Groupes hierarchiques a 6 niveaux : la feature la plus complexe
Points clés : Construire un système de groupes hiérarchiques à 6 niveaux de profondeur avec 4 rôles, des requêtes récursives PostgreSQL (CTE), et 31 politiques RLS, c'est la feature la plus complexe de TAMSIV. Cet article couvre le modèle de données, l'héritage des permissions, le composant frontend HierarchicalGroupPicker, et les leçons apprises.
Il y a des features qui semblent simples sur le papier. "Ajoute des groupes" — ça a l'air innocent.
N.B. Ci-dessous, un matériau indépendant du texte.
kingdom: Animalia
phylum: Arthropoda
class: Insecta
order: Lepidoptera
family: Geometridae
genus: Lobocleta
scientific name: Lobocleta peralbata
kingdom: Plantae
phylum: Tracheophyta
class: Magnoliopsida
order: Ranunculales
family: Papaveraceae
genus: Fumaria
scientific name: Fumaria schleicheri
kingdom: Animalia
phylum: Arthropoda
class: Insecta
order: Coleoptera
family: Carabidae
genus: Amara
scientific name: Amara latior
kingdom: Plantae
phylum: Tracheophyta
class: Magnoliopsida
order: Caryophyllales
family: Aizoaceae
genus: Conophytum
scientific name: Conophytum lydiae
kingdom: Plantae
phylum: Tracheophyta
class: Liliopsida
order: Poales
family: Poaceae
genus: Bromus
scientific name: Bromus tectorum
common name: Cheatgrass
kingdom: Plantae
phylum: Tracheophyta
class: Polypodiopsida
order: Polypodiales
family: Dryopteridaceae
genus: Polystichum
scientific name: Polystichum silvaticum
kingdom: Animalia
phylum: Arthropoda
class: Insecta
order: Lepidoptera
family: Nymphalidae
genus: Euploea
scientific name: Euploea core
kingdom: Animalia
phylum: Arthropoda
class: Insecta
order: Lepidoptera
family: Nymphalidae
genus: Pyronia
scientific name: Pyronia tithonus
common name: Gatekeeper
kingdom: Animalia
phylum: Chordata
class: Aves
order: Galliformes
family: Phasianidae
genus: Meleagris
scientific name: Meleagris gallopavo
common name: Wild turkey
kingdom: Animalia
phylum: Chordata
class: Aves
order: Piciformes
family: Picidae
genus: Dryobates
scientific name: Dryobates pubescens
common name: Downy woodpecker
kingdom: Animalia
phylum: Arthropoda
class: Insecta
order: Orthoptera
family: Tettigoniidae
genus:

Comme ajouter un panier dans une app e-commerce. Puis tu commences à creuser et tu réalises que tu viens d'ouvrir la boîte de Pandore.
TAMSIV supporte des groupes hiérarchiques jusqu'à 6 niveaux de profondeur. Mon club de plongée a été le cas d'usage parfait : Club → Commission Technique → Niveau 1 → Groupe du mardi. Une famille utilise : Famille → Maison → Cuisine / Jardin / Garage. Une PME : Entreprise → Département → Équipe → Projet.
C'est la feature qui m'a pris le plus de temps. C'est aussi celle qui rend TAMSIV utilisable pour des organisations réelles, pas juste pour un usage solo.
Comment modéliser des groupes hiérarchiques en PostgreSQL ?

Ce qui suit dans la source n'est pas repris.